▸ **Istruzioni e requisiti**: Secondo la recensione di "A Beautiful Day", qual è l'arma preferita di Joe?

▸ **Estratto del testo**:
• • • • • • •

Phoenix giustiziere eccellente, un buono che più cattivo di così….

In Cinema

Joaquin premiato come miglior attore e il film come miglior sceneggiatura: è stato questo il verdetto, assai favorevole, di Cannes 2017 per “A Beautiful Day” di Lynne Ramsey, storia di Joe, ex marine ed ex agente dell’Fbi diventato poi nemico numero uno dei predatori sessuali. Un film di gesti e pulsioni molto violenti, nella sostanza, ma in cui la cinepresa evita ogni compiacimento nel descriverli. Certo però che questo emulo di De Niro di “Taxi Driver”, ennesima vittima della famiglia (padre assai malvagio), sta con le vittime contro i bruti, ma lo fa con forza ed energia spesso spietate

Joe tante ne ha viste e tante ne ha fatte. Ex marine, ex agente Fbi, è ossessionato dalle brutture del mondo e dal suo personale violento contributo, che riappare in veloci flashback. Fa parte della sua natura, babbo era di quelli davvero “cattivi” e la natura non può essere cambiata, come racconta la storiella della rana e dello scorpione. Vero, però puoi cambiare obiettivo. Ecco allora che Joe continua a guadagnarsi da vivere come sicario, ma ora i suoi nemici sono i predatori sessuali. Lui entra in azione, la sua arma preferita è un martello con la punta tonda rinforzata, fa quel che deve, poi torna a casa ad accudire mamma, ormai anziana e smarrita. Poi arriva l’incarico di recuperare la figlia di un politico famoso. Giovanissima, orfana di madre, Nina non è nuova a fughe da casa, ma questa volta pare proprio sia stata rapita e portata in un bordello per perversi ricchi e prepotenti. E Joe parte. Il lavoro è duro, ma qualcuno deve pur farlo.

Presentato lo scorso anno a Cannes (premio per la miglior sceneggiatura e al miglior interprete, Joaquin Phoenix) e al Noir in festival (menzione speciale), tratto dal romanzo di Jonathan Ames, diretto da Lynne Ramsey (E ora parliamo di Kevin) il film ha cambiato titolo arrivando sui nostri schermi. L’originale You Were Never Really Here è stato retrocesso a sottotitolo, lasciando posto a A Beautiful Day.

• • • • • • •

▸ **Dati mostrati**:
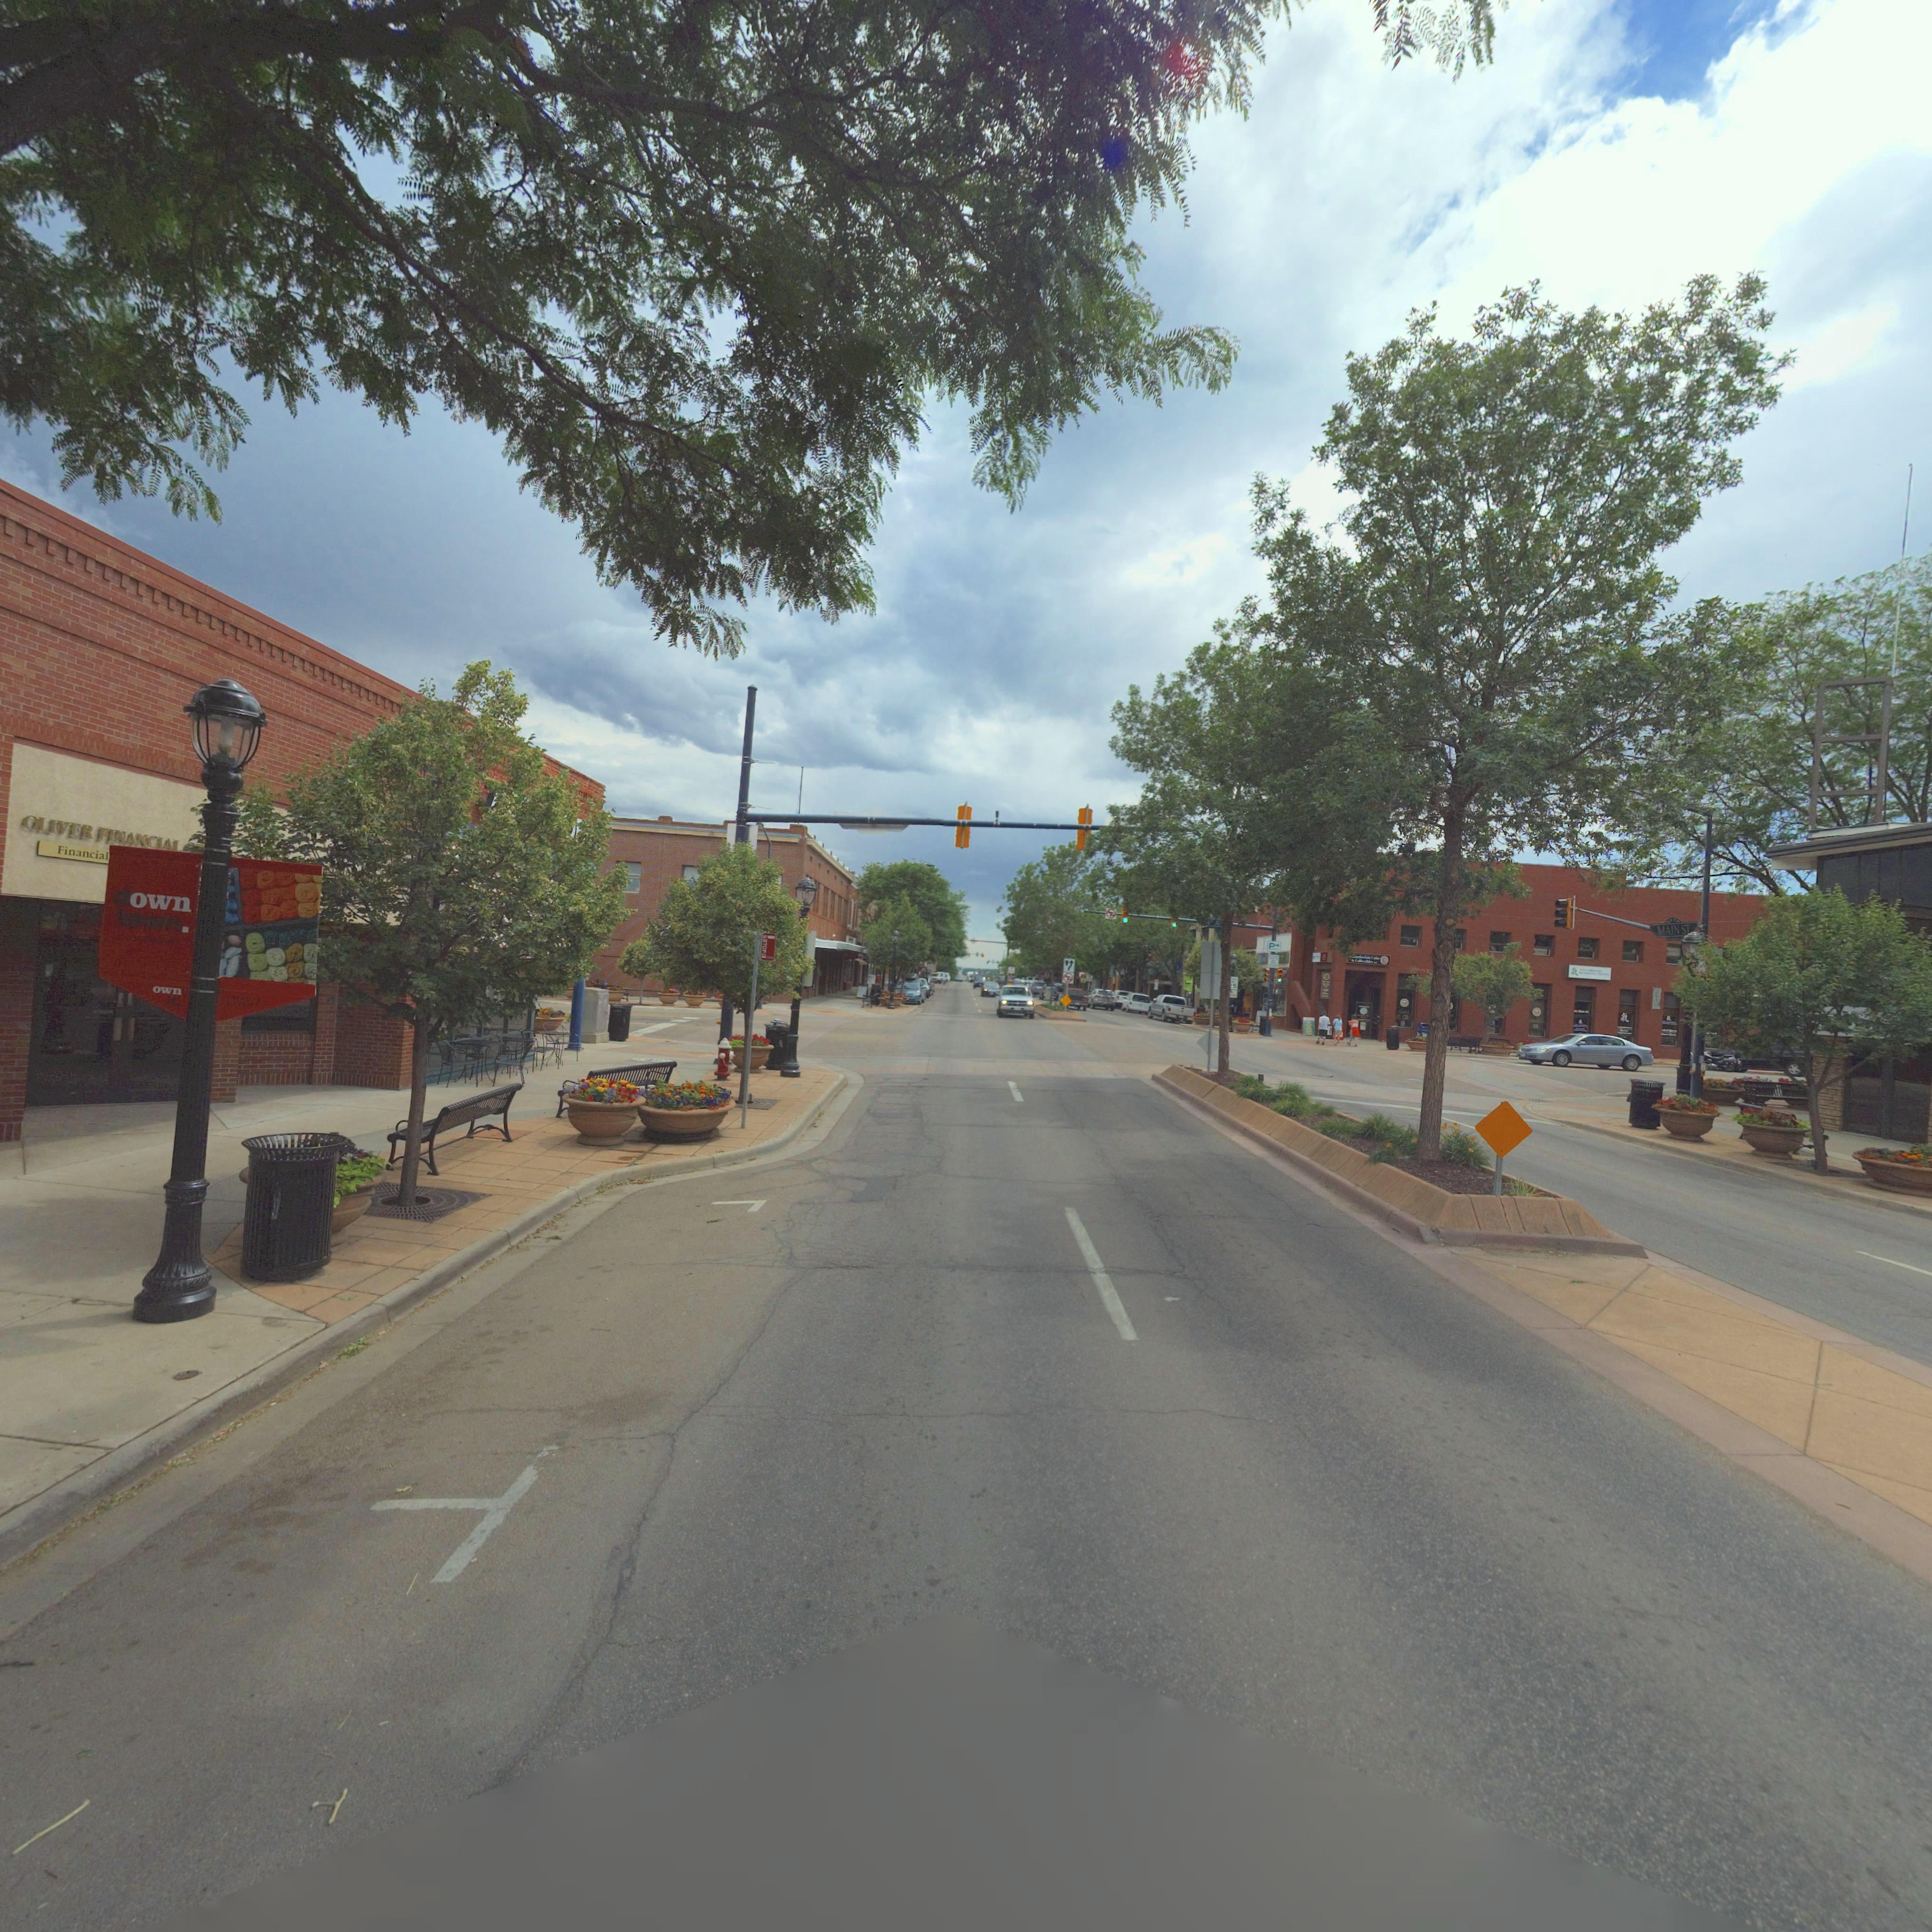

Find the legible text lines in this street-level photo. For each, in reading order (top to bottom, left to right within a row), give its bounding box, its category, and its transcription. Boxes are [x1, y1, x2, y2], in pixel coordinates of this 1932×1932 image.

[20, 814, 193, 857] BusinessName: OLIVER FINANCIAL *****
[1206, 919, 1224, 926] StreetName: *** AV*
[1656, 924, 1691, 935] StreetName: MAIN ST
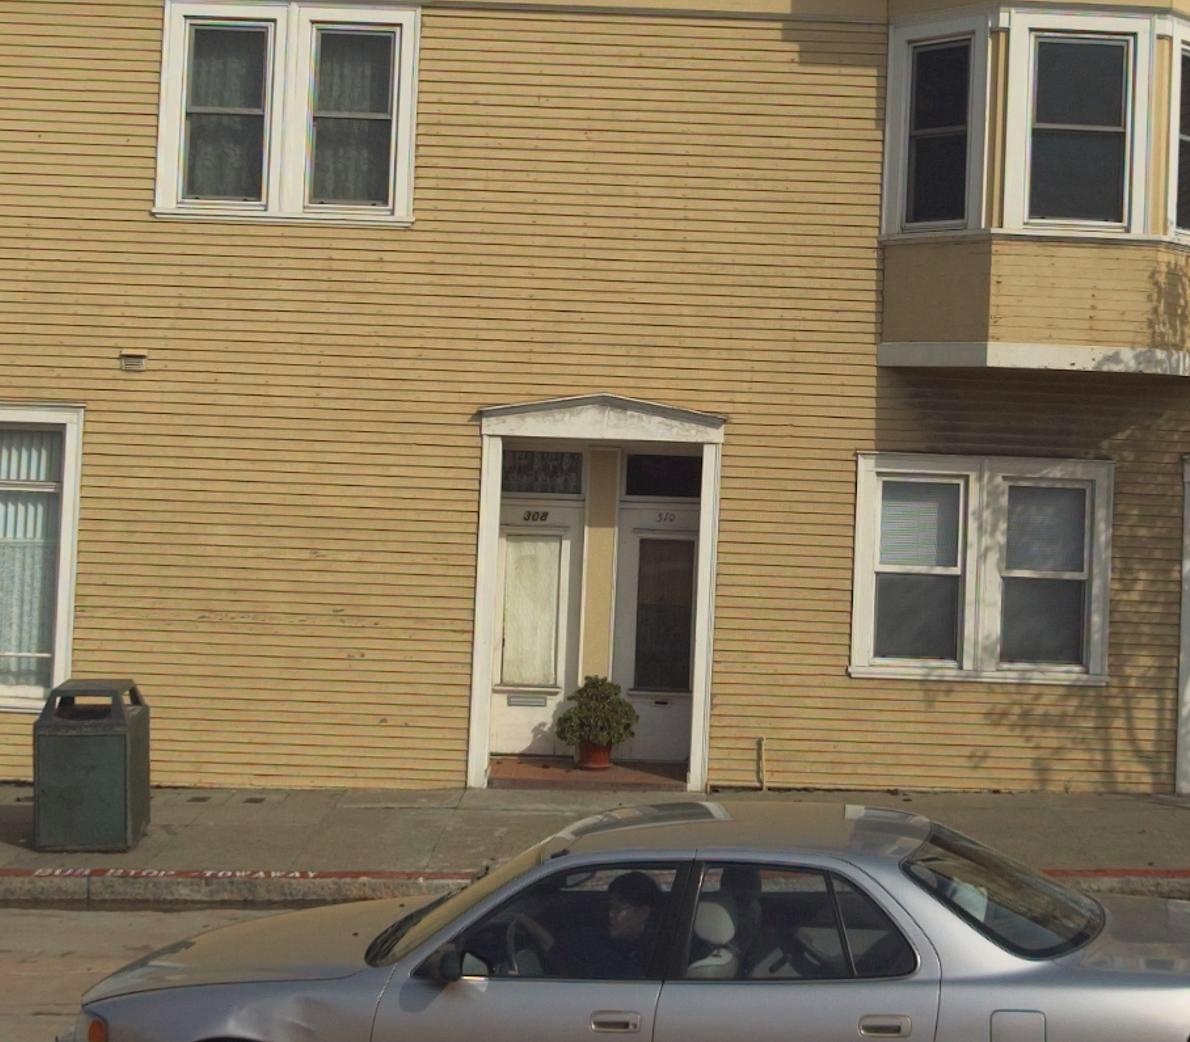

• • • • • • •

▸ **Risultato finale**: L'arma preferita di Joe è un martello con la punta tonda rinforzata.